--- START OF Excerpted passage ---
Chip Tariffs Are Rewiring the Global AI Race
Over the past two years, governments have begun using export controls and semiconductor tariffs to shape where innovation happens, who controls it, and how it is financed. These measures are reshaping the architecture of the AI economy, from chip design to data-center siting. The ripple effects of these changes are moving through global supply chains, energy and credit markets, and the investment strategies that emerge from these market shifts.
In aggregate, restrictions on GPU exports and on the advanced manufacturing tools used to produce them are altering the economics of data-center construction and accelerating the localization of power-intensive computing hubs.
Analysts estimate that these changes will add between $75 billion and $100 billion in additional AI-infrastructure costs over the next five years, with total build-out costs as high as $3 trillion.i This capital will largely come from corporate debt issuance and infrastructure finance, creating investible assets. A wave of policy-driven investment is already being reflected in fixed-income markets, with utilities, chip foundries, and equipment manufacturers emerging as significant borrowers.
Tariff-driven cost increases are also deepening the dominance of the tech sector by a few firms. Large, well-capitalized large cloud providers (known as hyperscalers) can absorb higher prices for chips, servers, and power. They also have far greater access to capital markets to finance expansion than smaller firms, which face steeper borrowing costs and tighter liquidity conditions.
As a result, control over computational capacity is concentrating in the hands of the few companies that can finance it. Earlier periods of industrial history saw control of scarce inputs, such as steel or oil, determine competitive advantage. Today, we see a similar potential. Whoever controls processing power and energy may come to dominate the global AI race.
The monopolistic effect of rising costs
Proposed 100% tariffs on imported semiconductors could raise the price of AI servers by 50–75%, according to the above research from the Center for Strategic and International Studies. Even non-chip hardware is experiencing tariff-driven increases. Power transformer price forecasts are up by roughly 4.5%, fiber-optic cables by 5.6%, and printed-circuit assemblies by more than 2%, according to S&P Global.ii In anticipation of new trade rules, the same analysis shows companies accelerated their procurement in late 2024 and early 2025; AI-server imports jumped 111% year-over-year in the first quarter of 2025.
This “front-running” behavior illustrates how tariff policy can reshape corporate timing decisions and inventory cycles. These factors directly impact quarterly earnings volatility and supply-chain valuations.
For hyperscalers such as Microsoft, Alphabet, and Amazon, AI infrastructure is existential, to the tune of $320 billion in spending.iii Their strategy is to spend through uncertainty, viewing infrastructure dominance as a long-term moat. Smaller developers cannot match that scale, which deepens concentration risk and reinforces a two-tier market: a small number of vertically integrated AI platforms and a long tail of dependent customers.
For investors, a bifurcated market structure creates both concentration risk and selective opportunity. While exposure to dominant platforms can provide durable cash-flow strength, the higher capital intensity also makes their equity behavior appear more similar to that of regulated utilities.
Policy uncertainty compounds the challenge. The current economics of AI hardware rely on temporary import exemptions covering roughly $34 billion per month in components.iv Any lapse or tightening in those rules could freeze large-scale projects, delay model-training schedules, and reprice entire segments of the semiconductor supply chain. The pace of regulatory change means that quarterly repricing of technology equities is increasingly driven by political as well as economic winds.
--- END OF Excerpted passage ---
--- START OF Listed entries ---
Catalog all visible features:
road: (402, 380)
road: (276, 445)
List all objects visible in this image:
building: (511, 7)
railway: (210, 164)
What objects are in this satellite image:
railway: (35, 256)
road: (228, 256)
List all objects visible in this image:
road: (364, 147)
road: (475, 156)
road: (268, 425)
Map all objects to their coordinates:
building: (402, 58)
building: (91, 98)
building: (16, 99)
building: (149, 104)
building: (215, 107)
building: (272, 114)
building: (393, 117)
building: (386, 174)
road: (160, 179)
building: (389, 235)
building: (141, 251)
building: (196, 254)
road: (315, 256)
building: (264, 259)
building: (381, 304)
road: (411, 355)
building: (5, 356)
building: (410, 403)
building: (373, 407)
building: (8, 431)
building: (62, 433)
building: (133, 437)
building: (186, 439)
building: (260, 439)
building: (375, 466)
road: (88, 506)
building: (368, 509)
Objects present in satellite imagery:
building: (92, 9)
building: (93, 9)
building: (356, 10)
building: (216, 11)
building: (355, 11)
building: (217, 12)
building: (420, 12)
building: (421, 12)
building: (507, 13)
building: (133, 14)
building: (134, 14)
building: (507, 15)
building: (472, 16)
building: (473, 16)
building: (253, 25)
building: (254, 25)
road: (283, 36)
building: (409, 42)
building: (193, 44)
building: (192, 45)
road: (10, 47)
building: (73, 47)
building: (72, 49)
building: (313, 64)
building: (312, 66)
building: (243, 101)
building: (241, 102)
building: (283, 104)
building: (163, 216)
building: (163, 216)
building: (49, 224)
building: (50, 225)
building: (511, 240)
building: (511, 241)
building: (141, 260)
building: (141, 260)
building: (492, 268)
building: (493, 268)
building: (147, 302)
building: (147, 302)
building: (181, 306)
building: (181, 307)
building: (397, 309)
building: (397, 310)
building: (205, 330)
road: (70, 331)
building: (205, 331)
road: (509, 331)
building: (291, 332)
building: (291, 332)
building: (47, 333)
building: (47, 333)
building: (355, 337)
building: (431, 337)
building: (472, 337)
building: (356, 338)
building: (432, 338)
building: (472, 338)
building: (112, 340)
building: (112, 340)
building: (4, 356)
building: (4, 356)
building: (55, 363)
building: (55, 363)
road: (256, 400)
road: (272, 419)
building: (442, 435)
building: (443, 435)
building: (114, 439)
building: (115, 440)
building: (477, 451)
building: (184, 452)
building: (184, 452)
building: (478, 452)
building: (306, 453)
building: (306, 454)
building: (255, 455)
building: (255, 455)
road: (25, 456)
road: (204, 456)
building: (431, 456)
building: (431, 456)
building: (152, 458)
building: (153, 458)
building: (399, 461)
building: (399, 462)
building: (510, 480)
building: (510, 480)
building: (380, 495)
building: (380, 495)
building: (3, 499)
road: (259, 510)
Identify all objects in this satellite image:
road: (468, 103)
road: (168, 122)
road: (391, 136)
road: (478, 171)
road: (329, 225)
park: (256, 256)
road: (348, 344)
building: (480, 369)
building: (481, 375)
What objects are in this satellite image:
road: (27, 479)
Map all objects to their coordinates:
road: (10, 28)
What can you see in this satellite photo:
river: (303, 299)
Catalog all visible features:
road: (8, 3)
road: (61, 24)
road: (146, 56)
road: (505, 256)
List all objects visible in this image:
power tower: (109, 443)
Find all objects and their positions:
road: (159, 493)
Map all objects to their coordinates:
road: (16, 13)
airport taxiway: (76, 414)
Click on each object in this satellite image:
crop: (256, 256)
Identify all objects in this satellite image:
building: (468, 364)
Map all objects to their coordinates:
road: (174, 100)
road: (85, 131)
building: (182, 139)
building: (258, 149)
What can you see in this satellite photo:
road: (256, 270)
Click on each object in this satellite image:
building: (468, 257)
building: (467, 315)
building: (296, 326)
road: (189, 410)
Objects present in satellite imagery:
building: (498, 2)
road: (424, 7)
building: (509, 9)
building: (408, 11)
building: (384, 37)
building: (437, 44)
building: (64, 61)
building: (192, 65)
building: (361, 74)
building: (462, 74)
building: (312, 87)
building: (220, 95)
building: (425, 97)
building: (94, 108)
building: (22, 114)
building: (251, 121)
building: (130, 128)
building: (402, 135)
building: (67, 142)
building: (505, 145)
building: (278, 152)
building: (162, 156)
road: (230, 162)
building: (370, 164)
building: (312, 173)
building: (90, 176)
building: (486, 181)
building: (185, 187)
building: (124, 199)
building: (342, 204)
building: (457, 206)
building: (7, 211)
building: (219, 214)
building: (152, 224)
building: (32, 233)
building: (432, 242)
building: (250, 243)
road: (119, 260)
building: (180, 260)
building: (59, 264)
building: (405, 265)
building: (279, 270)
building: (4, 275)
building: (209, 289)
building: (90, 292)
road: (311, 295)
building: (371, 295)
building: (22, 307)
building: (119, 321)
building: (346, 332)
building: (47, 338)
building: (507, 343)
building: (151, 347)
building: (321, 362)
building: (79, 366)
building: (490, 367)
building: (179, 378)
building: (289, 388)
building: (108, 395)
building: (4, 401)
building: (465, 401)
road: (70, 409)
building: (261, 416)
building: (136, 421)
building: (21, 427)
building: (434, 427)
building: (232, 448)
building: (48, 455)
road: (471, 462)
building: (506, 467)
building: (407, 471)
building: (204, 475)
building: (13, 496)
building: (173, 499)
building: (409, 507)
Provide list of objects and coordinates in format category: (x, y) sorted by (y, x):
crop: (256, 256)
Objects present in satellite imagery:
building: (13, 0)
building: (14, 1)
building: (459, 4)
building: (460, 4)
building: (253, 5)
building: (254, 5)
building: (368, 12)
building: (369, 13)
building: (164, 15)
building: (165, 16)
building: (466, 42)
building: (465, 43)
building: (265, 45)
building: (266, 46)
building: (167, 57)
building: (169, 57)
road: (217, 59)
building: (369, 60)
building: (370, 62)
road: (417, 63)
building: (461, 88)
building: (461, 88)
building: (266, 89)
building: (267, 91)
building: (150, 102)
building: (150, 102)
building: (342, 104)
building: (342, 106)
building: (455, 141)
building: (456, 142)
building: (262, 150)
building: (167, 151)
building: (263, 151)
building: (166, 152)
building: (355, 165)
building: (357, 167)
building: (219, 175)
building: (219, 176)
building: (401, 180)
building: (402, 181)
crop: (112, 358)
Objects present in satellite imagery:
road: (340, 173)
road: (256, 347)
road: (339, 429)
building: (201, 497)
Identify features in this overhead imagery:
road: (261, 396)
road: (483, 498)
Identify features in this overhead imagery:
--- END OF Listed entries ---
Problems ▸
1/ Answer these questions using the article on chip tariffs above the listing:
(a) What range of added AI-infrastructure costs do analysts estimate over the next five years?
(b) By how much could proposed 100% tariffs on imported semiconductors raise the price of AI servers?
(c) About how much in components per month do the temporary import exemptions cover?
2/ Carry on the article on chip tariffs, which appears above the listing, starting after its last paragraph.

Exercise responses ▸
1/
(a) Between $75 billion and $100 billion.
(b) By 50–75%.
(c) Roughly $34 billion per month.

2/
From trade policy to investment theses
Trade policy has now become industrial strategy. The proposed “1:1 rule,” a proposed policy that would require semiconductor companies to produce one U.S.-made chip for every chip imported from overseas, shows this shift in practice.v The CHIPS Act operates in conjunction, providing grants, loans, and tax credits to domestic producers.
Together, these measures rewire the global supply chain by subsidizing U.S. production and penalizing dependence on offshore production. For investors, this alignment of fiscal and trade policy creates identifiable winners and losers. Firms positioned in advanced-node manufacturing and fabrication equipment may enjoy structural tailwinds; assemblers and commodity chip suppliers exposed to high-tariff regions face persistent headwinds.
The boundary between state and market is also blurring. The U.S. government’s consideration of a 10% equity stake in Intel, achieved by converting CHIPS Act grants, would mark a historic intervention in the semiconductor stack. SoftBank’s $2 billion co-investment underscores the increasing interconnection between private and public capital in developing domestic capacity.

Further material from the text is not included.